- WHAT IS BEING ASKED
Start at the first line of the material below and retype each line through the one containing "Document page, 1500x1125 pixels.", exactly.

- RECORDS SHOWN
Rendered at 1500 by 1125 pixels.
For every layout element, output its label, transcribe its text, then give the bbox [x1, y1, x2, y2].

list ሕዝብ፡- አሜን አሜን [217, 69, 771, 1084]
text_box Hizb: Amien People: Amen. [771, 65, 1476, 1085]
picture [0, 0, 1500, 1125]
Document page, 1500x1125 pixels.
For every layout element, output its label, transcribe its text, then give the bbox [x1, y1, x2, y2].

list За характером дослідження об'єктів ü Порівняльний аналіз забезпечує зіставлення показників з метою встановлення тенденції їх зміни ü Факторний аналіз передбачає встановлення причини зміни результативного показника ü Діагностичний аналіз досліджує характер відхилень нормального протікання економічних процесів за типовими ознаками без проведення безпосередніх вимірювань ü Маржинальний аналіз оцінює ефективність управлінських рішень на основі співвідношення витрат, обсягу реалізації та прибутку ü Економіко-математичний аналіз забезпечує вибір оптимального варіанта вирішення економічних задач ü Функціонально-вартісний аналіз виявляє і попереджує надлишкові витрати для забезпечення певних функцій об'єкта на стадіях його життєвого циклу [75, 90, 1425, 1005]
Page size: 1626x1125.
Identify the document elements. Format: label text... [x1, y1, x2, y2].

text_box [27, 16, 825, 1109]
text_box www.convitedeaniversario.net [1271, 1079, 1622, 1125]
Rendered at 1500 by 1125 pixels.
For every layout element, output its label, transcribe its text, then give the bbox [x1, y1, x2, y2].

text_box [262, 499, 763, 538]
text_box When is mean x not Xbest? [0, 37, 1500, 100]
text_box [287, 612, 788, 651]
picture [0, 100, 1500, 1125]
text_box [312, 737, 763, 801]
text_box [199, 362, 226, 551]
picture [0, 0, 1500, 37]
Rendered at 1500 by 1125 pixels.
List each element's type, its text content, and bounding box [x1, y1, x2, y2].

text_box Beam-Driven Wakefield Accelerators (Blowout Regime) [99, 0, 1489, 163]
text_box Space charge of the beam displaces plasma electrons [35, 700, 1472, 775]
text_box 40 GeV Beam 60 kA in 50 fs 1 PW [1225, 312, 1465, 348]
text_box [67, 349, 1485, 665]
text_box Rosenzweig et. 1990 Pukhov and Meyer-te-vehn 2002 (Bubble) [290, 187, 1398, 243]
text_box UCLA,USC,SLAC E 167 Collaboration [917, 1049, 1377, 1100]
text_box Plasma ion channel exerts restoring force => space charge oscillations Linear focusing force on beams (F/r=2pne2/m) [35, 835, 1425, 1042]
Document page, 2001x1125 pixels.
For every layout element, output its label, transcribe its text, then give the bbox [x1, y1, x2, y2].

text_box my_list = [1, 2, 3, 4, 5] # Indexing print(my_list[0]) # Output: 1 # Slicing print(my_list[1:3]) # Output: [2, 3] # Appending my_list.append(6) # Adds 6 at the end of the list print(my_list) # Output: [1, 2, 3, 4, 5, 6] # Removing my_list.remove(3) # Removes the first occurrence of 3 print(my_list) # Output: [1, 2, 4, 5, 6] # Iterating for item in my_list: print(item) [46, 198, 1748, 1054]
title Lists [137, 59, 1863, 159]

- FINISHED TASK
Rendered at 1500 by 1125 pixels.
For every layout element, output its label, transcribe its text, then give the bbox [x1, y1, x2, y2].

list ሕዝብ፡- አሜን አሜን [217, 69, 771, 1084]
text_box Hizb: Amien People: Amen. [771, 65, 1476, 1085]
picture [0, 0, 1500, 1125]
Document page, 1500x1125 pixels.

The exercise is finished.